Critics of capitalism see it as a cruel system that fosters injustice and exploitation. An alternative view is offered by many economists, particularly those of the Austrian School. George Reisman, for example, speaks of what he calls twelve insights into the benevolent nature of capitalism. For example,
A continuing increase in the supply of economically useable, accessible natural resources is possible as man converts a larger fraction of the virtual infinity that is nature into economic goods and wealth, on the foundation both of growing knowledge of nature and growing physical power over it.
For Discussion. Many environmentalists take a different view of the relationship between economic activity and natural resources. What economic principles are ignored by environmentalists, and vice-versa?
READER COMMENTS
Ian
May 2 2003 at 5:30pm
There are a couple I can think of, and I will probably state them inarticulately.
One would be the idea that capitalism isn’t a zero-sum game. What is earned or created by one doesn’t necessarily limit what another can have or do. The consumption of resources, while not joint in supply or non-rival in consumption, does not restrict those resources from replenishing. And I don’t mean necessarily the very long term replenishment such as oil. After the wreck of the Exxon-Valdez, there were projections that the area would be a wasteland for over 20 years (yes, these were the outlier projections, but it shows the range that I think some are given to believing). In actuality, the area did a great deal to “clean itself up” after only 4. This isn’t resource conumption per se, but when we consider that old-growth logging has declined but not stopped due to demand (largely based on price of such woods) and loggers have begun a 10-1 replanting ratio for areas cut down, the bleak notion that every resource used today is a withdrawl from a finite pool available for tomorrow’s generations is undermined.

※

(Task list)
a: In the capitalism passage, how many insights does George Reisman speak of?
b: Retype the capitalism passage from "For Discussion. Many" up to and including "state them inarticulately.".
c: Extend the passage on capitalism and natural resources, beginning right after its last sentence.

※

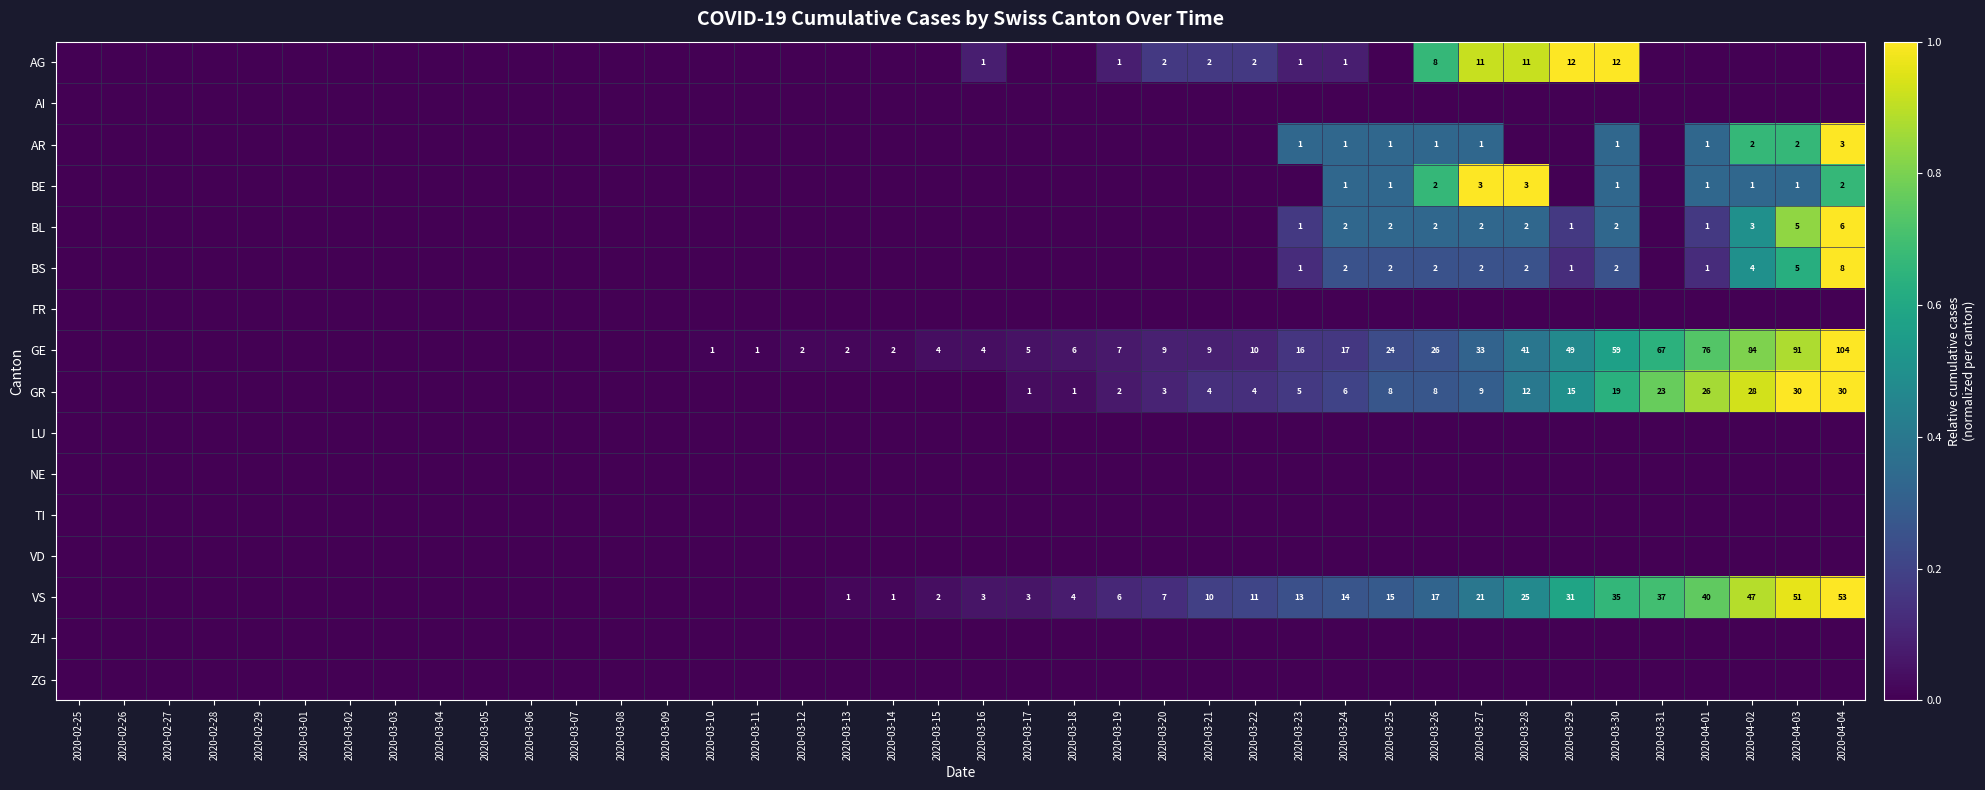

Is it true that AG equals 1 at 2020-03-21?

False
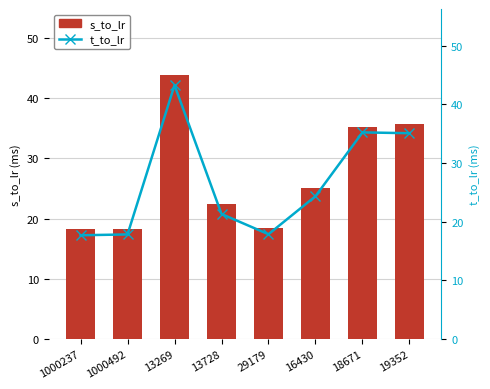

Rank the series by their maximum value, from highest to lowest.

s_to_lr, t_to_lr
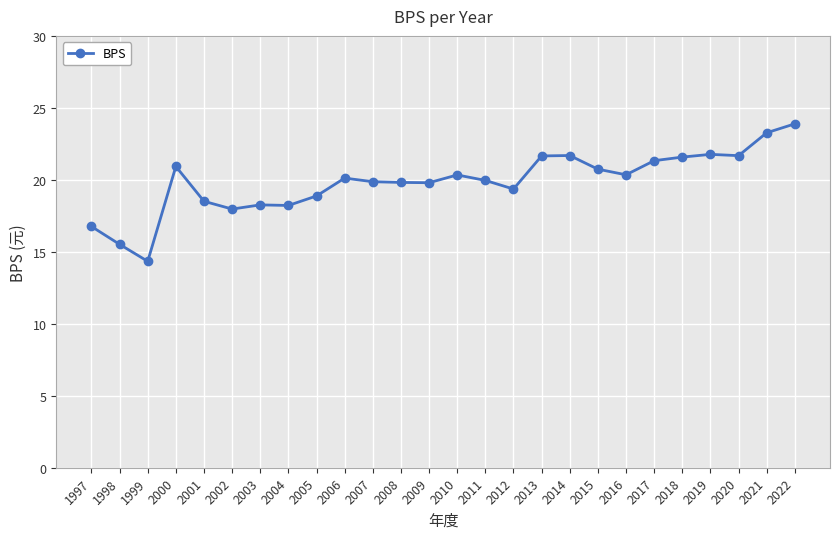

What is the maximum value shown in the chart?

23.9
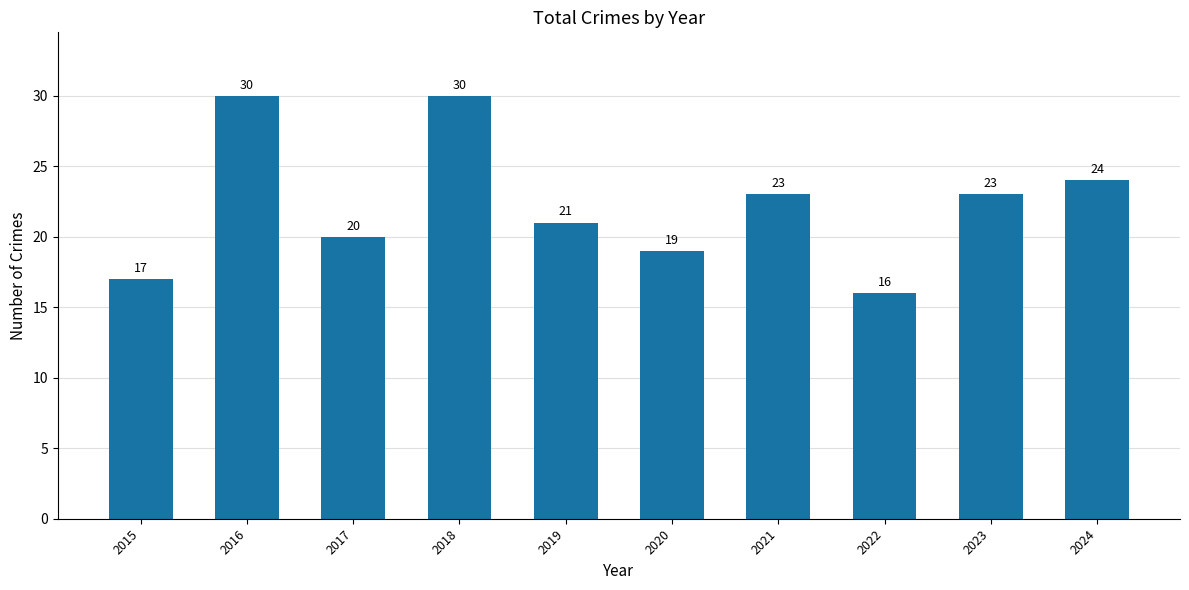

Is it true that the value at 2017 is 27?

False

※

(Answers to the exercise)
a: Twelve.

b:
For Discussion. Many environmentalists take a different view of the relationship between economic activity and natural resources. What economic principles are ignored by environmentalists, and vice-versa?
READER COMMENTS
Ian
May 2 2003 at 5:30pm
There are a couple I can think of, and I will probably state them inarticulately.

c:
Another big concept (or set of concepts) I think environmentalists often overlook is the notion of returns to scale in an industry. The rate of pollution for modern industry is tiny compared to the pollution created by the steel mills, hog farms, rail yards, etc. at the turn of the century. But we had to go through that period for innovation to occur and for more efficient technology to be created. By attempting to get in the way of progress, such as allowing for the building of new nuclear plants, the door is shut on technological improvements that would all but eliminate environmental concerns in the future.
I will say this for the environmental movement, consciously or not, they seem to have a firm grip on supply and demand. Through constant effort to stigmatize some industries (like fur coats), they’re raised the effective price of some goods so high that demand has dramatically dropped off.
David Thomson
May 3 2003 at 3:49pm
“What economic principles are ignored by environmentalists, and vice-versa?”
This question is missing a most important adjective. Let’s try it again:
“What economic principles are ignored by the radical environmentalists, and vice versa?”
Am I being a nitpick? Nope, we simply cannot allow the Liberal extremists to monopolize the legitimate term, environmentalist. Am I saying that we must complicate our language with repetitious adjectives? The answer is unfortunately an unambiguous yes. We must always distinguish between those who are doing their best to balance off the needs of human beings with our world’s ecosystem—and the stark raving lunatics who advocate for a return to the Stone Age.
“By attempting to get in the way of progress, such as allowing for the building of new nuclear plants, the door is shut on technological improvements that would all but eliminate environmental concerns in the future.”
Moreover, the radical environmentalists don’t give a damn! We should never credit them with good intentions. Once again: their ultimate goal is to bring back the Stone Age. And no, I’m not even slightly guilty of engaging in hyperbole.
Micha Ghertner
May 4 2003 at 6:55am
“Nope, we simply cannot allow the Liberal extremists to monopolize the legitimate term, environmentalist.”
How ironic, considering we have already allowed leftists to monopolize the legitimate term ‘ liberal’, as your post clearly demonstrates.
“Moreover, the radical environmentalists don’t give a damn! We should never credit them with good intentions. Once again: their ultimate goal is to bring back the Stone Age.”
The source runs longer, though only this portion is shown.